## Your task
Your task is to copy the stretch of lines in the records below that begins with the line containing "1. stack of" and ends with the line containing "3. stack of pink sheets (300, 159, 534, 360)", exactly as written, with nothing added.

-- Working data follows --

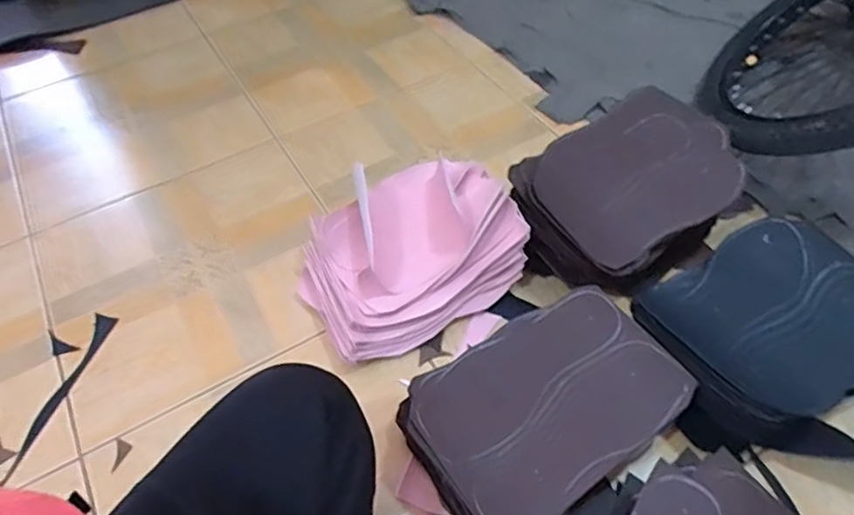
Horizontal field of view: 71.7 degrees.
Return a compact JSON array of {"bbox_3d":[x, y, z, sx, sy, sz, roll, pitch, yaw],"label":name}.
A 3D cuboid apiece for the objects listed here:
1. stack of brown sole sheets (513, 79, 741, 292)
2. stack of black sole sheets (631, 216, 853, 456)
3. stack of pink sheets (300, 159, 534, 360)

-- Working data concluded --
-- Working data follows --

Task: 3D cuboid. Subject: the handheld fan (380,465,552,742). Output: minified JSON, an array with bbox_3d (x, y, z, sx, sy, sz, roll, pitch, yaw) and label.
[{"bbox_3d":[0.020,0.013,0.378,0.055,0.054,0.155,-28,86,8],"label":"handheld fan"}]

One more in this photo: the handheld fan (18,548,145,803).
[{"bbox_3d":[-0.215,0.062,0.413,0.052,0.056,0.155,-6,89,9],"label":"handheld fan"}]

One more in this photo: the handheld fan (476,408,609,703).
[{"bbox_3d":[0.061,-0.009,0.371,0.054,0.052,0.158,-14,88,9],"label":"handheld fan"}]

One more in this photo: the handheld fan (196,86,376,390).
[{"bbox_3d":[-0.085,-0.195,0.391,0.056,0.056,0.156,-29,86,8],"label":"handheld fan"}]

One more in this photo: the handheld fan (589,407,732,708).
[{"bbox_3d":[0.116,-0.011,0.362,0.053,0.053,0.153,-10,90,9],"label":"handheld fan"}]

-- Working data concluded --

## Completed task
1. stack of brown sole sheets (513, 79, 741, 292)
2. stack of black sole sheets (631, 216, 853, 456)
3. stack of pink sheets (300, 159, 534, 360)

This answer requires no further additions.